Item 1.01 Entry into a Material Definitive Agreement.

On August 24, 2020, Panhandle Oil and Gas Inc. (the "Company" or "Buyer") entered into two Agreements for Purchase and Sale (collectively, the "Purchase Agreements"), (i) an Agreement for Purchase and Sale with Red Stone Resources, LLC, to acquire certain mineral and royalty assets located in Grady County, Oklahoma, for aggregate consideration of $2,400,000, comprised of $2,150,000 in cash and $250,000 of common stock of the Company, and (ii) an Agreement for Purchase and Sale with Red Stone Resources, LLC, for itself and as successor-in-interest by merger to Macedonia Minerals, LLC, a former Texas limited liability company, and Red Stone Operating, LLC, to acquire mineral and royalty assets located in Harrison, Nacogdoches, and Panola Counties, Texas, for aggregate consideration of $4,532,193, comprised of $4,282,193 in cash and $250,000 of common stock of the Company.

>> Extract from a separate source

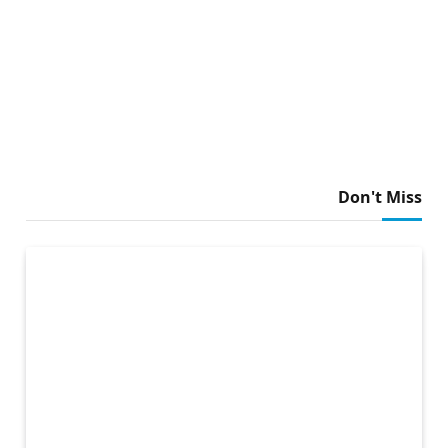
Don't Miss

The acquisitions include mineral and royalty assets totaling approximately 795 net royalty acres in the SCOOP and Haynesville plays. The purchase prices under the Purchase Agreements are subject to customary adjustments, including adjustments based on due diligence. The initial closings of the acquisitions are expected to occur in early October. The acquisitions have an effective date of June 1, 2020 (except for ownership of certain wells in progress set forth in the Purchase Agreement for the Oklahoma assets, which is effective on the earlier of the date of first production or June 1, 2020).

The Purchase Agreements contain customary representations, warranties, covenants and indemnities by each of the applicable parties thereto. The parties' obligations to close the acquisitions are subject to certain closing conditions set forth in the Purchase Agreements. There can be no assurance that the conditions to closing the acquisitions will be satisfied.

The above description of the material terms and conditions of the Purchase Agreements does not purport to be complete and is qualified in its entirety by reference to the full text of the Purchase Agreements, which are filed as Exhibits 10.1 and 10.2 hereto.

Item 7.01 Regulation FD Disclosure.

On August 27, 2020, the Company issued a press release announcing the Company's entry into the Purchase Agreements. A copy of the press release is attached as Exhibit 99.1 hereto and is incorporated herein by reference.

In accordance with General Instruction B.2 of Form 8-K, the information in Item 7.01 of this Current Report on Form 8-K, including the attached Exhibit 99.1 is being furnished pursuant to Item 7.01 and shall not be deemed to be "filed" for purposes of Section 18 of the Securities Exchange Act of 1934, as amended (the "Exchange Act"), or otherwise subject to the liabilities of that section, and shall not be deemed to be incorporated by reference into any of the Company's filings under the Securities Act of 1933, as amended, or the Exchange Act, whether made before or after the date hereof and regardless of any general incorporation language in such filings, except to the extent expressly set forth by specific reference in such a filing.

Item 9.01 Financial Statements & Exhibits.






(d) Exhibits

Exhibit
No.          Description
10.1           Agreement for Purchase and Sale dated August 24, 2020, by and
             between Panhandle Oil and Gas Inc., as Buyer, and Red Stone Resources,
             LLC, as Seller (Oklahoma assets).
10.2           Agreement for Purchase and Sale dated August 24, 2020, by and among
             Panhandle Oil and Gas Inc., as Buyer, and Red Stone Resources, LLC,
             for itself and as successor-in-interest by merger to Macedonia
             Minerals, LLC, a former Texas limited liability company, and Red Stone
             Operating, LLC, as Sellers (Texas assets).
99.1           Press Release of Panhandle Oil and Gas Inc. dated August 27, 2020.